» **Exercise objective**:
Find each line in the records that contains the string "Sahipsizler" and copy it out. Letter case counts.
**** Material for this task ****
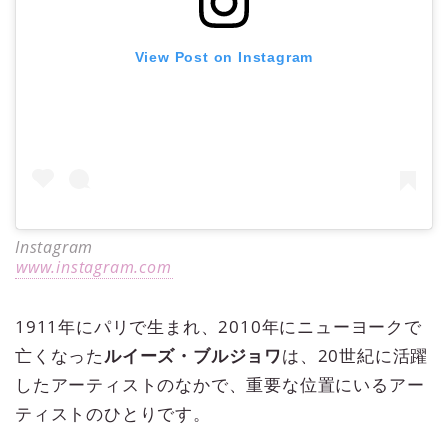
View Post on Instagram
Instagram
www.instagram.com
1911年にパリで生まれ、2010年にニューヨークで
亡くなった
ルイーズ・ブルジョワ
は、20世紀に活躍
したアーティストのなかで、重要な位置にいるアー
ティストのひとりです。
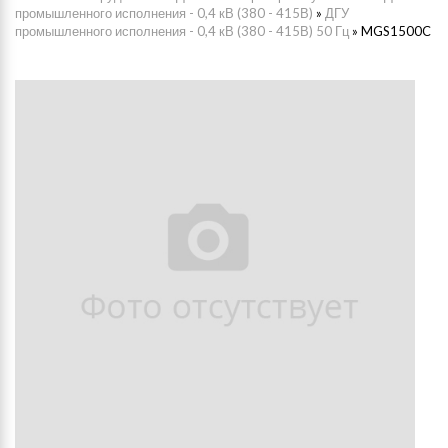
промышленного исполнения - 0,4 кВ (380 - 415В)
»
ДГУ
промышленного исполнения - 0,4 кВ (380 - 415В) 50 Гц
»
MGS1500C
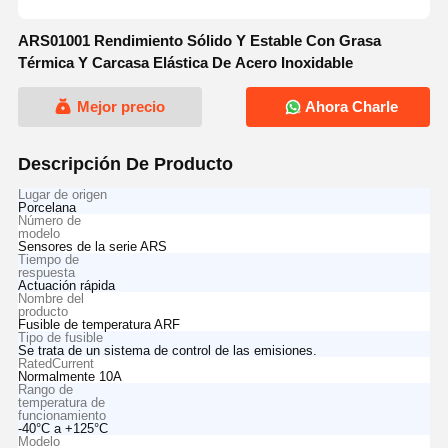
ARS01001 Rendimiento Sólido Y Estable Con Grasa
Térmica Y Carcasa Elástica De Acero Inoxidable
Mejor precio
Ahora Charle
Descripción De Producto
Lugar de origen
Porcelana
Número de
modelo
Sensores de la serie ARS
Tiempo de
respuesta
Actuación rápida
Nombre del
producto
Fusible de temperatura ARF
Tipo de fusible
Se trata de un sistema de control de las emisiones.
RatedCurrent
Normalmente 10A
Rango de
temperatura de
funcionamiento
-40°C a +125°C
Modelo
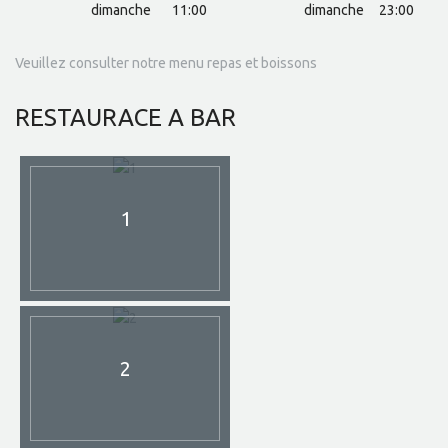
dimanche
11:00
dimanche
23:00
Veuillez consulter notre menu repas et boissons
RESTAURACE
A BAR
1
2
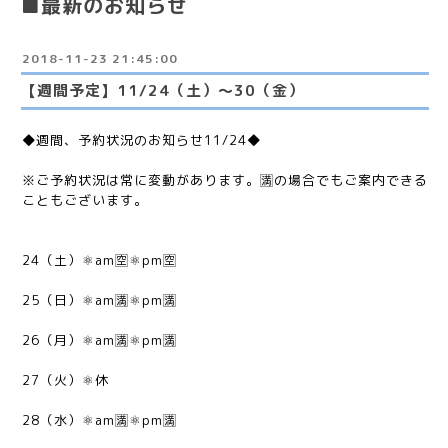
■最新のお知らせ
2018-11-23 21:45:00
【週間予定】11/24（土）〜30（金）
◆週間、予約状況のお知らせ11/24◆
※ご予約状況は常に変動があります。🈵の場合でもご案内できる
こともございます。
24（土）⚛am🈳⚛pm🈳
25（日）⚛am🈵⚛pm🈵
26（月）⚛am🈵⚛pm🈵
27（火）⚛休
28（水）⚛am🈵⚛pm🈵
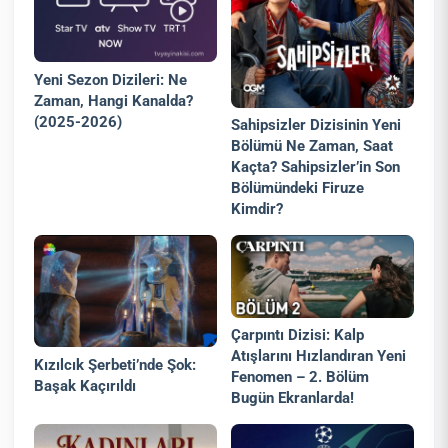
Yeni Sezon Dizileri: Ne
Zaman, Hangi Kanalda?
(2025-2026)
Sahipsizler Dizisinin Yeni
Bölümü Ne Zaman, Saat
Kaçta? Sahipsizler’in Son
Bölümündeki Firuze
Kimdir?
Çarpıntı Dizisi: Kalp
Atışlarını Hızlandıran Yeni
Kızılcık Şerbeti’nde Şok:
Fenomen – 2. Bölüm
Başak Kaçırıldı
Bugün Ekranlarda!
****
» **Written answer**:
Sahipsizler Dizisinin Yeni
Kaçta? Sahipsizler’in Son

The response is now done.